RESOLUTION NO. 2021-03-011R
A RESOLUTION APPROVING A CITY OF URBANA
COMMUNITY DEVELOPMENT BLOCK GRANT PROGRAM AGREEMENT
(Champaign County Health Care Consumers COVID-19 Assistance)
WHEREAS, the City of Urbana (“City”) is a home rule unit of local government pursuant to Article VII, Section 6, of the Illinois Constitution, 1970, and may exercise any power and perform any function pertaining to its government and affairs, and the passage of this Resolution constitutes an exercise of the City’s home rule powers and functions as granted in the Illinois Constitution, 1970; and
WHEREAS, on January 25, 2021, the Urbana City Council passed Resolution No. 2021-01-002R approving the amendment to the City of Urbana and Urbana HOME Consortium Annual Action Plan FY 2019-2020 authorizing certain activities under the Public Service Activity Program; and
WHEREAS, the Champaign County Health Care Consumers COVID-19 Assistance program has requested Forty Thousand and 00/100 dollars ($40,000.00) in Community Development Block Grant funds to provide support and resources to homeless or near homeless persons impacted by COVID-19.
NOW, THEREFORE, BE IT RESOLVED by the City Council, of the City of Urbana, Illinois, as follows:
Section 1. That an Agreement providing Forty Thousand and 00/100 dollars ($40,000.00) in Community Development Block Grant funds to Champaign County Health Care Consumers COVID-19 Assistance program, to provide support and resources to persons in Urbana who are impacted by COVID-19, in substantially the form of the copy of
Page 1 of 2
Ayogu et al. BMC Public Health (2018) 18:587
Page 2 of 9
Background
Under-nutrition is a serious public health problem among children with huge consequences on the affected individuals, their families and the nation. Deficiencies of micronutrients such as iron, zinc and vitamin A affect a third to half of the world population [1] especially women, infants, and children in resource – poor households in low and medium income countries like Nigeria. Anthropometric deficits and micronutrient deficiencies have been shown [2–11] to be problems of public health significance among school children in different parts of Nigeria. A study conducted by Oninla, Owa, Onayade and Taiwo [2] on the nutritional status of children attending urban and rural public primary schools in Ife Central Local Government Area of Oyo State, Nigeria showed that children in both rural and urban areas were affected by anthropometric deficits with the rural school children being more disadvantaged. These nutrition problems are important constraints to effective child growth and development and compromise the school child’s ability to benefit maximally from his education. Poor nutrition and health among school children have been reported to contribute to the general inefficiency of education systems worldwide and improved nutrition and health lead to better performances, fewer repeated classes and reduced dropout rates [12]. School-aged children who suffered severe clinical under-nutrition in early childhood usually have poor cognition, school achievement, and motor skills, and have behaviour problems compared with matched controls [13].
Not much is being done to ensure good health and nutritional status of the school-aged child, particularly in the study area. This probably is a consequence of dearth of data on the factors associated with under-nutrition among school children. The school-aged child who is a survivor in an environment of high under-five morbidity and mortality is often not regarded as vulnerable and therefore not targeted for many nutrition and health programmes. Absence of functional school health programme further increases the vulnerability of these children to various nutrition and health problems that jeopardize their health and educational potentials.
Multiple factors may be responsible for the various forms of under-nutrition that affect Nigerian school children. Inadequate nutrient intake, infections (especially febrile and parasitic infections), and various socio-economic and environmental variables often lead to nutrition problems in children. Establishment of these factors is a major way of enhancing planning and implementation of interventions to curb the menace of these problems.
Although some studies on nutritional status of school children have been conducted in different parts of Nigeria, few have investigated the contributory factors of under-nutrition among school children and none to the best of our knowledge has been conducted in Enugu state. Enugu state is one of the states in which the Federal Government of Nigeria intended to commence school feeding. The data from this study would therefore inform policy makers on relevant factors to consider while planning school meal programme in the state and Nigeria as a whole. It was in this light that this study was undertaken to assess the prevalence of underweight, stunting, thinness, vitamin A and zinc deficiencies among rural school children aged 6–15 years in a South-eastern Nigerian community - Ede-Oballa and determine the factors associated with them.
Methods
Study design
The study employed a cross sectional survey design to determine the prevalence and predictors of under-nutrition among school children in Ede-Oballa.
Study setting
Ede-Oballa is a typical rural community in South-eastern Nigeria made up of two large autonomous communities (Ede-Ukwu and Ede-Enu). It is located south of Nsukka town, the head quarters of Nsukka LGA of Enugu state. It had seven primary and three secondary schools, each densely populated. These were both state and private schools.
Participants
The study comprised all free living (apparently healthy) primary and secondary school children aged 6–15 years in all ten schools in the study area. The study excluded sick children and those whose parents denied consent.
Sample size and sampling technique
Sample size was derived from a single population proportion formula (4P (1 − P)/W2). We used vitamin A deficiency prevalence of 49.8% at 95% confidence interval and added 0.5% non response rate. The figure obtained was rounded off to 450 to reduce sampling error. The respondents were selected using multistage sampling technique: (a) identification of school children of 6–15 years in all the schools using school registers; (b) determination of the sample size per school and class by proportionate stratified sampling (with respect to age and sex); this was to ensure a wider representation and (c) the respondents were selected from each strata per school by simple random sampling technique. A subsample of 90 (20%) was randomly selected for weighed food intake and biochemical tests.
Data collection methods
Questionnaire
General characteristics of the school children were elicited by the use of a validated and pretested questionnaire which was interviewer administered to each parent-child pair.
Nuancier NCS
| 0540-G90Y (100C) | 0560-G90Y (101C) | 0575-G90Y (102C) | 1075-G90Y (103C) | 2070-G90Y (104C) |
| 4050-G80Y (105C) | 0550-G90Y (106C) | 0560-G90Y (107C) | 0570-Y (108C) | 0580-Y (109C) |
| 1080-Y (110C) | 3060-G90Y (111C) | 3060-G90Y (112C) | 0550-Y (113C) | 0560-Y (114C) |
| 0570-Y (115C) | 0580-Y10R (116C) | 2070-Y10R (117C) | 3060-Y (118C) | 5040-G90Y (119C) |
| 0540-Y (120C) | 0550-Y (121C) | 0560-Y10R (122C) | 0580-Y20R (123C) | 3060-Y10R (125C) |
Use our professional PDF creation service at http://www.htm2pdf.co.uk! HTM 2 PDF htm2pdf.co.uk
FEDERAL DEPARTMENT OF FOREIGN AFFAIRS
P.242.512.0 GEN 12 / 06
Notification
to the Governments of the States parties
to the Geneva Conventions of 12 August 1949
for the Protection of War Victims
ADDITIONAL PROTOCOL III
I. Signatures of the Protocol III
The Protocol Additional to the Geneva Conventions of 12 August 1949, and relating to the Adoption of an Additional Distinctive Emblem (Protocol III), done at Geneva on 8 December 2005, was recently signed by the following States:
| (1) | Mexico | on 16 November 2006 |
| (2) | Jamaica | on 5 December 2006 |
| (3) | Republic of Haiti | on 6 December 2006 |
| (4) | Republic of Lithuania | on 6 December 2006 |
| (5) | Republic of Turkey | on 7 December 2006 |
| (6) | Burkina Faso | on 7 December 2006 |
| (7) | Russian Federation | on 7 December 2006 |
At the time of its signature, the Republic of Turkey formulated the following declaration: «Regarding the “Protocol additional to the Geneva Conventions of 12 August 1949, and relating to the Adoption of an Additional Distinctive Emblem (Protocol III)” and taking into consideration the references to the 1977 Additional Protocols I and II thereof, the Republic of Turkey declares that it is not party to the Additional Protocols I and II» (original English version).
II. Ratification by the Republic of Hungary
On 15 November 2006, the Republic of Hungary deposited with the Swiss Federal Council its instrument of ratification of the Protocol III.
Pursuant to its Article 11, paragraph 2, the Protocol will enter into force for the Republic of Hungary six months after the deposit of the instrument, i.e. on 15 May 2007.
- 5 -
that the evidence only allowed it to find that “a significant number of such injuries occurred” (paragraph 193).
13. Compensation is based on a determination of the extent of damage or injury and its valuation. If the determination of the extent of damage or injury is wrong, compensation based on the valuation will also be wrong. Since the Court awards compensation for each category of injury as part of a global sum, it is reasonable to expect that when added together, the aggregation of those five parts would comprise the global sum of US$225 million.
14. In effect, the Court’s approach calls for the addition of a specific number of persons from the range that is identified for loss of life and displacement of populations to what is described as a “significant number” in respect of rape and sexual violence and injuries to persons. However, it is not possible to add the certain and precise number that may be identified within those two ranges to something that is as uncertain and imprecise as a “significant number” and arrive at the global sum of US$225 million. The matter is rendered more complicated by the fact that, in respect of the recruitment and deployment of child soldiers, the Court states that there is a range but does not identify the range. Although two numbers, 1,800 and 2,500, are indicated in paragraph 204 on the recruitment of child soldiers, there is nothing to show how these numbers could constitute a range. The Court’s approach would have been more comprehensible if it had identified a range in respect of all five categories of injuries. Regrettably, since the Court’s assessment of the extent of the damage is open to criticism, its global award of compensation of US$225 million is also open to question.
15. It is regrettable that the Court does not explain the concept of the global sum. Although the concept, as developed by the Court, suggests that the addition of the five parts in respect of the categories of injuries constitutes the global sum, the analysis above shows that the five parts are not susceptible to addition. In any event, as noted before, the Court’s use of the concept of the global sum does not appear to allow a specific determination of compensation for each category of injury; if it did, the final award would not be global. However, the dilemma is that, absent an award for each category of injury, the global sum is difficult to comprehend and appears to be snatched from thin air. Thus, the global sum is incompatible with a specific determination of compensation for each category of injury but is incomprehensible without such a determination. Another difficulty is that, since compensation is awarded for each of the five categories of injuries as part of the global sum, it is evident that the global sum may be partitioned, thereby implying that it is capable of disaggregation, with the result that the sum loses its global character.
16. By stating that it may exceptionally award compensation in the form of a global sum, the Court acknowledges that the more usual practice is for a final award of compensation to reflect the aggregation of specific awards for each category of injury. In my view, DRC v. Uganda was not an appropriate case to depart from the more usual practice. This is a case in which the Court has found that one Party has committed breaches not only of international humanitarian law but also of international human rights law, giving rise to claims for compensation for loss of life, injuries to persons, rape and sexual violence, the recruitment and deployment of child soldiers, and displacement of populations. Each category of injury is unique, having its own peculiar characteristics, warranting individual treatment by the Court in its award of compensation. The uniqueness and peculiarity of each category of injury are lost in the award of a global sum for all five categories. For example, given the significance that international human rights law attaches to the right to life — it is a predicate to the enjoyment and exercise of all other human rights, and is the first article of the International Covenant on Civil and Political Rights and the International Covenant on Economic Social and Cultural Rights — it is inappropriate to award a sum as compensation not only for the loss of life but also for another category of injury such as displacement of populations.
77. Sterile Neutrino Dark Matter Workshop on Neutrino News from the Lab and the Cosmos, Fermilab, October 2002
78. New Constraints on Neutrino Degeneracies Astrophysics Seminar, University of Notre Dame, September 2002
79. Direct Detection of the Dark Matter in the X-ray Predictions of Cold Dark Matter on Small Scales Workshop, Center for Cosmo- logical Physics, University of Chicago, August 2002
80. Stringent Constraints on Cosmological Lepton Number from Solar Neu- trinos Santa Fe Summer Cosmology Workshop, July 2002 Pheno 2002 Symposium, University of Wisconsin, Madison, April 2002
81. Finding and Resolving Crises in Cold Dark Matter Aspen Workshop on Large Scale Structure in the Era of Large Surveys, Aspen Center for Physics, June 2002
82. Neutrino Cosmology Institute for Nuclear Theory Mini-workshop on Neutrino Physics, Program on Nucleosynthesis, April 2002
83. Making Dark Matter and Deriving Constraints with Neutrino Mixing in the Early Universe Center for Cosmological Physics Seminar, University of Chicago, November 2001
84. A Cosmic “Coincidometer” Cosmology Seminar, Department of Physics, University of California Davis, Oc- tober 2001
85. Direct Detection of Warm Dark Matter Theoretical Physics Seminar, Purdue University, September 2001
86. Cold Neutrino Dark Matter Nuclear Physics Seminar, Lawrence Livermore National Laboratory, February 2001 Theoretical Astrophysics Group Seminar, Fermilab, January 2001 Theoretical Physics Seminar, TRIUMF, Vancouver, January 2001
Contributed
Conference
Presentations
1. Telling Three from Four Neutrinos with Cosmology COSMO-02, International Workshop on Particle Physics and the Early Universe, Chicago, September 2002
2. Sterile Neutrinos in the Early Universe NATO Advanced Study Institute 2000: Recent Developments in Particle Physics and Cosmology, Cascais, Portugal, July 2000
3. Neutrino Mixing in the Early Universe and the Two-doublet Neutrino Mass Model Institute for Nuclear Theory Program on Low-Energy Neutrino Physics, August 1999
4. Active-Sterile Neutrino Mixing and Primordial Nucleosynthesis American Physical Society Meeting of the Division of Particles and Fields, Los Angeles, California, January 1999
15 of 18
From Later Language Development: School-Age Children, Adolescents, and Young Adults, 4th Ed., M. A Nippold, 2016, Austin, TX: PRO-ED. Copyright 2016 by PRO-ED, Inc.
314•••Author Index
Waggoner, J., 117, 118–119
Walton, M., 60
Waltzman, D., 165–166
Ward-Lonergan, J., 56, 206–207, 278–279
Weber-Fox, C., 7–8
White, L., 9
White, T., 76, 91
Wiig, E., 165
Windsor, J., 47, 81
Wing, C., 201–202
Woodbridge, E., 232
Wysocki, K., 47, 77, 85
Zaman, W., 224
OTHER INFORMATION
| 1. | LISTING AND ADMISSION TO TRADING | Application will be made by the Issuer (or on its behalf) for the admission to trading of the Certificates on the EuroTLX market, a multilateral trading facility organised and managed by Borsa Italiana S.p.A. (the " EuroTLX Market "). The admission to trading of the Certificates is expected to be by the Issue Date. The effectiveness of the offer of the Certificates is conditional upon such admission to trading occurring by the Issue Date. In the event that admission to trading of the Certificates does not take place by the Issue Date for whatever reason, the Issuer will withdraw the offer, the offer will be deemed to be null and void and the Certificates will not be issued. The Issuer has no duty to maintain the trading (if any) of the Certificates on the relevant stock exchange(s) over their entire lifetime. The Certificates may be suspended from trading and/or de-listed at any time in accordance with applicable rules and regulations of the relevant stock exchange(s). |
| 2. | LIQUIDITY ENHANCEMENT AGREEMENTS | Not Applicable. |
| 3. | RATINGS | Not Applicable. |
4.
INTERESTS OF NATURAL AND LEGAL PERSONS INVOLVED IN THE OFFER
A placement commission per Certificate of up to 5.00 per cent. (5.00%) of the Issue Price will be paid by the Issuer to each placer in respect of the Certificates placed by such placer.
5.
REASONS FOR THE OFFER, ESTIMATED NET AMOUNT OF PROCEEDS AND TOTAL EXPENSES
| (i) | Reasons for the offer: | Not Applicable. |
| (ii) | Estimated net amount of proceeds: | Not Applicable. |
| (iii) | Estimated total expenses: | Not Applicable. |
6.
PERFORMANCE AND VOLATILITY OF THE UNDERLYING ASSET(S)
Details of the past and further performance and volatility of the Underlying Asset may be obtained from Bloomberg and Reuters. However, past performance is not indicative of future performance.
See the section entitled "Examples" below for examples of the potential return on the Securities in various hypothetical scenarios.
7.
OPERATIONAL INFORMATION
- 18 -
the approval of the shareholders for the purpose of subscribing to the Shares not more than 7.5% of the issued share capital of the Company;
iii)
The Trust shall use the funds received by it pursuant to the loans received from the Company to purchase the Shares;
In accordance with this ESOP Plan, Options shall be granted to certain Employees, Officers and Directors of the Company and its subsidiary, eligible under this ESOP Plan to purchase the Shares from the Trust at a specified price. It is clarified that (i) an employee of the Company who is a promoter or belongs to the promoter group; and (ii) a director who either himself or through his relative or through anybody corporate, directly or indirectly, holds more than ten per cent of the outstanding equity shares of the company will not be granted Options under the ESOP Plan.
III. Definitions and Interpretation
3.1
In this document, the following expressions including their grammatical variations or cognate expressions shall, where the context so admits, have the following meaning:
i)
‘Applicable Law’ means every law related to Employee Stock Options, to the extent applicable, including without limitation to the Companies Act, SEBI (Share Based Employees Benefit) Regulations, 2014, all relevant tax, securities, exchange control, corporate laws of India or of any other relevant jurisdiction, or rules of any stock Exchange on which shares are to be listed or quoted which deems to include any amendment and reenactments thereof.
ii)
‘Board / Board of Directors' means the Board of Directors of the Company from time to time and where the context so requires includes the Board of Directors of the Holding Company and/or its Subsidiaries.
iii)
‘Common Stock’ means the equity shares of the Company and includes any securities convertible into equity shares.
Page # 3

===============

What is required =>
Reproduce, character for character, only the lines of the preceding data that start at the line with "Ward-Lonergan, J., 56, 206–207, 278–279" and end at the line with "offer: | Not Applicable. |", both included.

Task response =>
Ward-Lonergan, J., 56, 206–207, 278–279
Weber-Fox, C., 7–8
White, L., 9
White, T., 76, 91
Wiig, E., 165
Windsor, J., 47, 81
Wing, C., 201–202
Woodbridge, E., 232
Wysocki, K., 47, 77, 85
Zaman, W., 224
OTHER INFORMATION
| 1. | LISTING AND ADMISSION TO TRADING | Application will be made by the Issuer (or on its behalf) for the admission to trading of the Certificates on the EuroTLX market, a multilateral trading facility organised and managed by Borsa Italiana S.p.A. (the " EuroTLX Market "). The admission to trading of the Certificates is expected to be by the Issue Date. The effectiveness of the offer of the Certificates is conditional upon such admission to trading occurring by the Issue Date. In the event that admission to trading of the Certificates does not take place by the Issue Date for whatever reason, the Issuer will withdraw the offer, the offer will be deemed to be null and void and the Certificates will not be issued. The Issuer has no duty to maintain the trading (if any) of the Certificates on the relevant stock exchange(s) over their entire lifetime. The Certificates may be suspended from trading and/or de-listed at any time in accordance with applicable rules and regulations of the relevant stock exchange(s). |
| 2. | LIQUIDITY ENHANCEMENT AGREEMENTS | Not Applicable. |
| 3. | RATINGS | Not Applicable. |
4.
INTERESTS OF NATURAL AND LEGAL PERSONS INVOLVED IN THE OFFER
A placement commission per Certificate of up to 5.00 per cent. (5.00%) of the Issue Price will be paid by the Issuer to each placer in respect of the Certificates placed by such placer.
5.
REASONS FOR THE OFFER, ESTIMATED NET AMOUNT OF PROCEEDS AND TOTAL EXPENSES
| (i) | Reasons for the offer: | Not Applicable. |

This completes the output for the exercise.